On the Gaudin model of type G$_2$

TL;DR

This paper explores the Gaudin model of type G2, providing explicit solutions to Bethe ansatz equations, proving completeness in certain cases, and establishing a geometric correspondence with self-self-dual polynomial spaces.

Contribution

It introduces explicit Bethe ansatz solutions for G2, proves their completeness in specific tensor products, and links the spectrum to self-self-dual Grassmannian structures.

Findings

Explicit formulas for Bethe ansatz solutions

Completeness of Bethe ansatz in certain tensor products

Bijection between spectrum points and self-self-dual spaces

Abstract

We derive a number of results related to the Gaudin model associated to the simple Lie algebra of type G$_2$. We compute explicit formulas for solutions of the Bethe ansatz equations associated to the tensor product of an arbitrary finite-dimensional irreducible module and the vector representation.
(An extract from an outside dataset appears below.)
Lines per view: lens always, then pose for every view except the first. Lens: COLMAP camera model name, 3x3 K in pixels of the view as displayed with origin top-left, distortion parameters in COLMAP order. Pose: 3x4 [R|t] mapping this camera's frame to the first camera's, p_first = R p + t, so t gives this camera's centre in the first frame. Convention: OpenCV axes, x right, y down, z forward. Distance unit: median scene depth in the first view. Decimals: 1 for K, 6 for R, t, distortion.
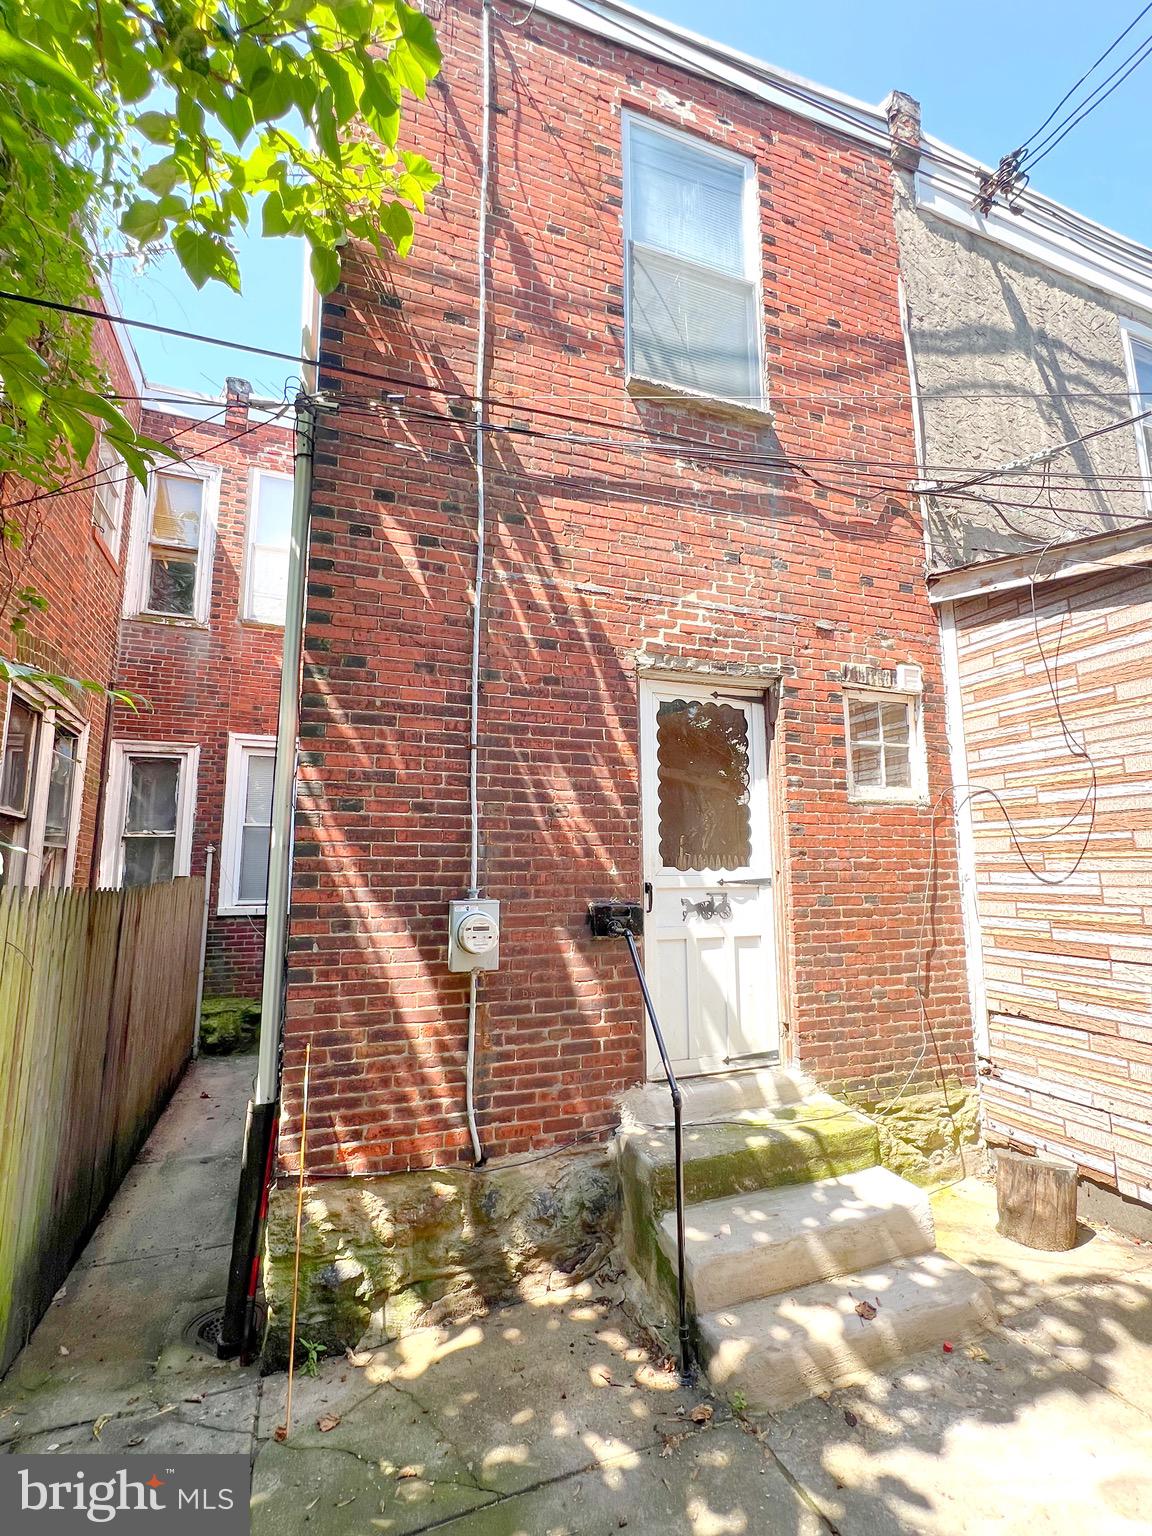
lens RADIAL K [[702.0, 0, 575.8], [0, 702.0, 768.8], [0, 0, 1]] dist [0.000355, 0.000581]
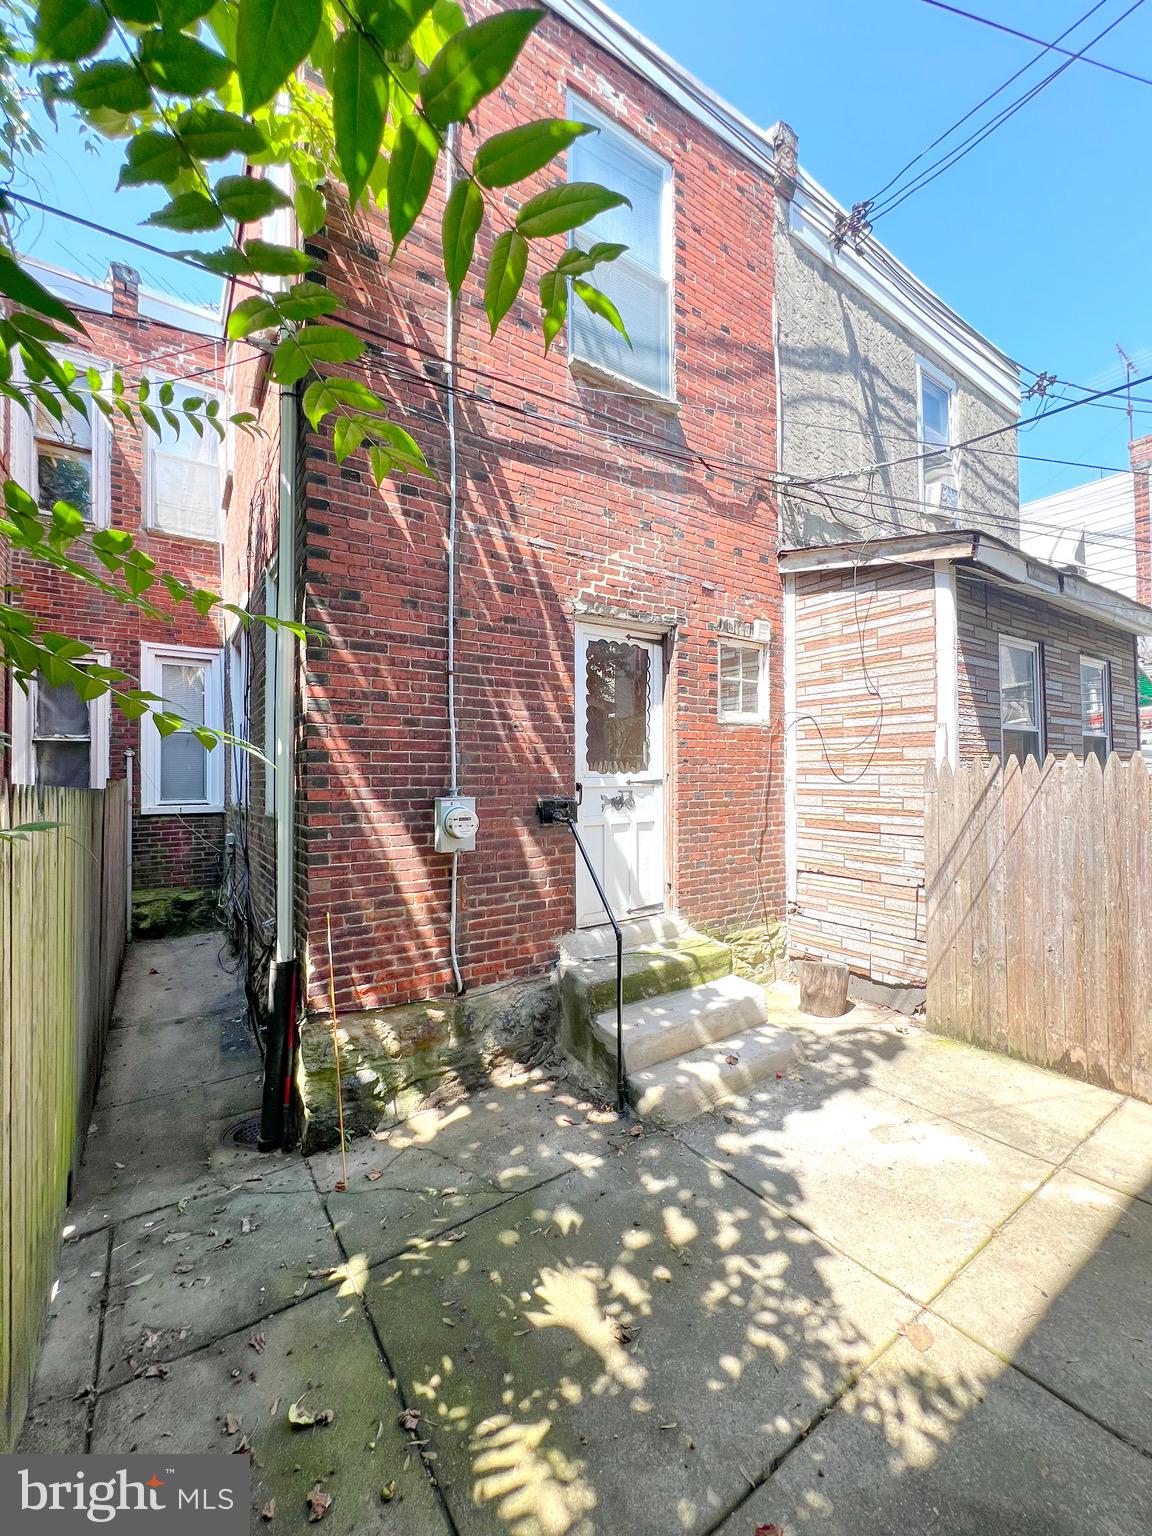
lens RADIAL K [[610.4, 0, 572.0], [0, 610.4, 766.9], [0, 0, 1]] dist [0.001784, 0.000411]
pose [[0.973143, 0.003099, 0.230182, -0.172587], [-0.033828, 0.990979, 0.129675, -0.013485], [-0.227704, -0.133979, 0.964469, -0.083327]]
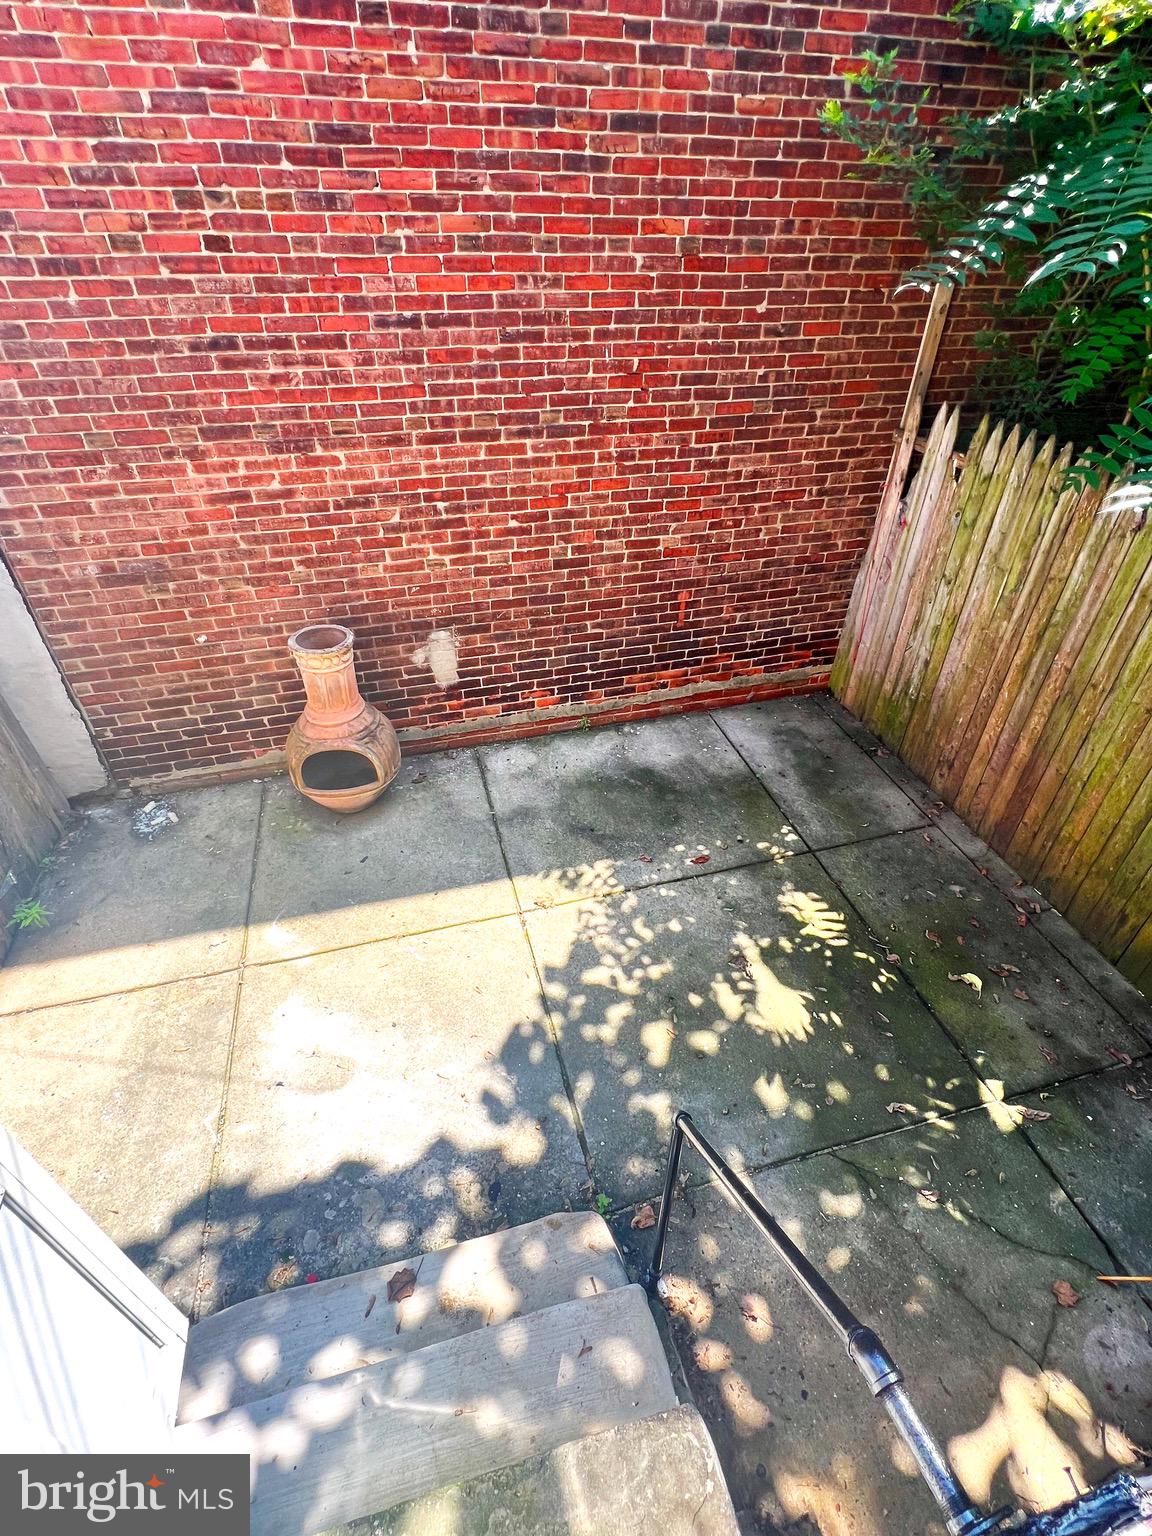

We use this result to show that the Bethe ansatz is complete in any tensor product where all but one factor are vector representations and the evaluation parameters are generic. We show that the points of the spectrum of the Gaudin model in type G$_2$ are in a bijective correspondence with self-self-dual spaces of polynomials. We study the set of all self-self-dual spaces - the self-self-dual Grassmannian. We establish a stratification of the self-self-dual Grassmannian with the strata labeled by unordered sets of dominant integral weights and unordered sets of nonnegative integers, satisfying certain explicit conditions. We describe closures of the strata in terms of representation theory.